State Democratic lawmakers on the House Corrections Appropriations Sub-committee didn’t return requests for comment. However, an aide for vice chair Rep. Sylvia Santana strongly denied that there could be any potential problems with hiring Trinity employees.
Still, some union corrections officers say the move is dangerous and suspect that the state is setting up the union to fail.
"They're just setting us up for more problems," Drew says. "But now they can say 'These are state workers who are failing, and there's no difference between state workers and Trinity's workers.' I can hear that coming out of the MDOC spokesman's mouth. The problems are not going to just go away."
She adds that a Trinity supervisor allegedly instructing staff to lie about experience is evidence of things to come.
The Trinity employee who spoke with Metro Times
about the supervisor did so on the condition of anonymity because the employee is still employed by Trinity for another few weeks. But they said there are a lot of Trinity employees who don't meet the state's eperience requirements.

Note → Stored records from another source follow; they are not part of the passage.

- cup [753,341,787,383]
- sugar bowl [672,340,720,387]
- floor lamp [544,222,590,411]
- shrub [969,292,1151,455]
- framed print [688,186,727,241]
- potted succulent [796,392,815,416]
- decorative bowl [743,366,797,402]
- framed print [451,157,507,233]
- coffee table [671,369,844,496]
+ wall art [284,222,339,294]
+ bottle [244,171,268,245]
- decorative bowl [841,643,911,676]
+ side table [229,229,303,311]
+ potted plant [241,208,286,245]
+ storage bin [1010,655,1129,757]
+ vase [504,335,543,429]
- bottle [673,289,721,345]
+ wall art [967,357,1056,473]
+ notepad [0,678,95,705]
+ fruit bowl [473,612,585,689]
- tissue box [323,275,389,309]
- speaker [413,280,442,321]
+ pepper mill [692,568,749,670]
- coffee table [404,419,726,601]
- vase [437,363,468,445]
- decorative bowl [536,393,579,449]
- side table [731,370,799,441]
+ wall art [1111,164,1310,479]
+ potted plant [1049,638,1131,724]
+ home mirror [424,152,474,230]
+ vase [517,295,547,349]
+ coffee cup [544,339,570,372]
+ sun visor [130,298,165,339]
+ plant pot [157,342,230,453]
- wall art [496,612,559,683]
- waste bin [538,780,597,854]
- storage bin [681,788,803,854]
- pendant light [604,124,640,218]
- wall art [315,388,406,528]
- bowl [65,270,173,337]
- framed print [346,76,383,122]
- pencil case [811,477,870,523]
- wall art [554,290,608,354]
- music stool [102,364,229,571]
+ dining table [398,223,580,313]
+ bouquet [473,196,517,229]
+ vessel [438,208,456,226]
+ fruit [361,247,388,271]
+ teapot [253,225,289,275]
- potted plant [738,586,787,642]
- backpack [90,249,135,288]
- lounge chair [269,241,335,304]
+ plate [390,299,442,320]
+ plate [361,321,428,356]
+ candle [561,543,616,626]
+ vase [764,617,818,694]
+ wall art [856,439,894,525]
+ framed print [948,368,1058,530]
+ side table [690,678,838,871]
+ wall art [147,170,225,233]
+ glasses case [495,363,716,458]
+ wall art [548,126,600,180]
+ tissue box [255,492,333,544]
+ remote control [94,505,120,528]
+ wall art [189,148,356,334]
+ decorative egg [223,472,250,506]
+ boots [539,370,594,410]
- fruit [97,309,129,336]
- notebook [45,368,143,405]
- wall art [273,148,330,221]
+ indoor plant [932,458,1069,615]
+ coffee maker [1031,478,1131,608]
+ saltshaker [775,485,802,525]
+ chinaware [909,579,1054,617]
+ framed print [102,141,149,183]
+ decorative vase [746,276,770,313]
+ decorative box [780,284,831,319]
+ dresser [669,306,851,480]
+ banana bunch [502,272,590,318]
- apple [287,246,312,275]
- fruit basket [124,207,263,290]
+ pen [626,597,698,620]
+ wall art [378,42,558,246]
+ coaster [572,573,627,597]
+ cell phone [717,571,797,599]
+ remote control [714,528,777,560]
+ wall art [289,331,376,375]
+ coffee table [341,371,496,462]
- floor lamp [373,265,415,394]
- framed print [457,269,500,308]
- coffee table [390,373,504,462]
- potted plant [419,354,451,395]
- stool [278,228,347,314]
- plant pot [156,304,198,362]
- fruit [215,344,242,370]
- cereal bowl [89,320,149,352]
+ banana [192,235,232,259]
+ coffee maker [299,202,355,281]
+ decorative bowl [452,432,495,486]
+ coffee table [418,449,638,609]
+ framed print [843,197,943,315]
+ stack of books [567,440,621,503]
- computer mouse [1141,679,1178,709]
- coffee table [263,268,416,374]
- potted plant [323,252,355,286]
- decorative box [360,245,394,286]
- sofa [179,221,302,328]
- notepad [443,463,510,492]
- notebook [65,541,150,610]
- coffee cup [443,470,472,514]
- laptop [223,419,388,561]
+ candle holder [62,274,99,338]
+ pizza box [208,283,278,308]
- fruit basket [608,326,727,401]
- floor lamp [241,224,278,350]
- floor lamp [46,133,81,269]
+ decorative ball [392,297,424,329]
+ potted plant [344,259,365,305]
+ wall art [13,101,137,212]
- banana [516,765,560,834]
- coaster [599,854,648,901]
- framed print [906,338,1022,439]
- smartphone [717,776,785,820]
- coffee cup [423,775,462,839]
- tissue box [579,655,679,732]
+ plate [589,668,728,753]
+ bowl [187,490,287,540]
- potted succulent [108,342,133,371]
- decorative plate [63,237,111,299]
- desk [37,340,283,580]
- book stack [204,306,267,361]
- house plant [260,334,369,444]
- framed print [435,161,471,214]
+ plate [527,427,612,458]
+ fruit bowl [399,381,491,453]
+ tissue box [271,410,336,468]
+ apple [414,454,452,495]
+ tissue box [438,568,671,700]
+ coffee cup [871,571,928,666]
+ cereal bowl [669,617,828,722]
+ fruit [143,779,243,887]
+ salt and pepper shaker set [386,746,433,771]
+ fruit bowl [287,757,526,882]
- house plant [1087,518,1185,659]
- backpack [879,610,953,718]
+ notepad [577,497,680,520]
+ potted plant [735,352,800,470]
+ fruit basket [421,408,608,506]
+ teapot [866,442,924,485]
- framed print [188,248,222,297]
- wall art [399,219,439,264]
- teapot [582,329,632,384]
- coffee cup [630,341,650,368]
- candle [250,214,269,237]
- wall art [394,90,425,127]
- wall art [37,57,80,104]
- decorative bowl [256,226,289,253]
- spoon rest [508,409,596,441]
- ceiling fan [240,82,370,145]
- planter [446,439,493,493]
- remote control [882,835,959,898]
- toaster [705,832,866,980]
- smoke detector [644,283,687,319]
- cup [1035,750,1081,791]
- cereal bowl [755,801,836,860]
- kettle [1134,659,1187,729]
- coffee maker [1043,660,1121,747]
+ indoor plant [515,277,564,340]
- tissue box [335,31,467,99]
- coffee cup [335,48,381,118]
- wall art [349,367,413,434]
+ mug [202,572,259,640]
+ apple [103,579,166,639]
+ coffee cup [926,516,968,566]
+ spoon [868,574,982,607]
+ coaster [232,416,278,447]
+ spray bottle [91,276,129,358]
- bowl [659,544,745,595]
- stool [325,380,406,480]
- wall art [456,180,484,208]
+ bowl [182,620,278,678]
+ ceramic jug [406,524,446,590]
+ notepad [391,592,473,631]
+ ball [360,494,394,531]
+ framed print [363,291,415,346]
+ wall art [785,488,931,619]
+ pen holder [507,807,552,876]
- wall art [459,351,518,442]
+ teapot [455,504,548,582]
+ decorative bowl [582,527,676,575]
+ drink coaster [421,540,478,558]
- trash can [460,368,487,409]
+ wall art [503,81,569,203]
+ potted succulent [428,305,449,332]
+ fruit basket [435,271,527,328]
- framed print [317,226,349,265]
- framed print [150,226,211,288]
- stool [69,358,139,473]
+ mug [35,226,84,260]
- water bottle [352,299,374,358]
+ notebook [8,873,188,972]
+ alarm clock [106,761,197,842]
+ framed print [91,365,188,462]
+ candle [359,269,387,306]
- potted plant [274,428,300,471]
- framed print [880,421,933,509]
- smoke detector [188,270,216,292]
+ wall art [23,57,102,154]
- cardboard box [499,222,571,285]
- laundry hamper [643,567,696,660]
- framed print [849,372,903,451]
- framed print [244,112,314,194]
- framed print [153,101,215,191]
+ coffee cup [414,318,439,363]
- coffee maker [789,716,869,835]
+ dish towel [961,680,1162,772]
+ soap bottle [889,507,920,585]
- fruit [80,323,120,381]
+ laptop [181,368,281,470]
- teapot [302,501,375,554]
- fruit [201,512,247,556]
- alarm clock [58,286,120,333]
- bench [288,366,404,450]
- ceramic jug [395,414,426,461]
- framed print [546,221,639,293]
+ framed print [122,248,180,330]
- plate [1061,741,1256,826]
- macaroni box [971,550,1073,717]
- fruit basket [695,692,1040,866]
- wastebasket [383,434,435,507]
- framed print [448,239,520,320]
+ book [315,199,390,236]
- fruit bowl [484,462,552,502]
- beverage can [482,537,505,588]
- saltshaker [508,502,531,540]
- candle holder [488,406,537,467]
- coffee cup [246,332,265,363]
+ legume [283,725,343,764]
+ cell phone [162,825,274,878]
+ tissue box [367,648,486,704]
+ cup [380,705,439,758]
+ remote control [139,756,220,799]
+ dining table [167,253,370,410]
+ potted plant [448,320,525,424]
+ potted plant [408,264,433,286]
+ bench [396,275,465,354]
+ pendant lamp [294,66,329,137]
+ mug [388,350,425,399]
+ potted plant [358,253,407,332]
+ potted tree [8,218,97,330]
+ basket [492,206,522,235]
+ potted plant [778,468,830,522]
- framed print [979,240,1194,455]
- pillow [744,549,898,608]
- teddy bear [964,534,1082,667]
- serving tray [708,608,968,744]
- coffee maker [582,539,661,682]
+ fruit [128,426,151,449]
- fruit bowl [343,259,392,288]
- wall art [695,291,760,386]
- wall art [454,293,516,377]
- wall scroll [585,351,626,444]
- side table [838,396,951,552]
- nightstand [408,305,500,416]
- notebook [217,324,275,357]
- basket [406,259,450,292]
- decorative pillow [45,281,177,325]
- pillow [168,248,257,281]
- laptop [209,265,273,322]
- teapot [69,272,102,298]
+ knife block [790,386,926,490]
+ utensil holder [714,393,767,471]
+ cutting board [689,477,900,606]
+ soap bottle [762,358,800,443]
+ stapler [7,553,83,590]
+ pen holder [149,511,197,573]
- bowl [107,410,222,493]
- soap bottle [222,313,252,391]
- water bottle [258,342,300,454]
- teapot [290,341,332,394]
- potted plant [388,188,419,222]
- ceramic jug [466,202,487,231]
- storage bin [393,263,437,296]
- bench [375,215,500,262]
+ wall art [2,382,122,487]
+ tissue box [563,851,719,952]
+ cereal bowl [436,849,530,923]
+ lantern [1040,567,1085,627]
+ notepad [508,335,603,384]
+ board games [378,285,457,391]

"Trinity was having such a hard time finding people with one year of food service experience, so they switched to hiring people with no experience because they’re so desperate for help," the employee says. "A lot of these people who Trinity hired didn't have experience, but they needed bodies."
Still, there’s hope that better training, better wages, and better oversight will lead to better employees. Time will tell, but the Trinity employee we spoke with isn’t confident.
“It depends [if the state] keeps them or they are hiring them for just long enough to hire better people down the road,” the employee says. “Hopefully it does get better, but until they get rid of the [Trinity employees], I don’t know if it will.”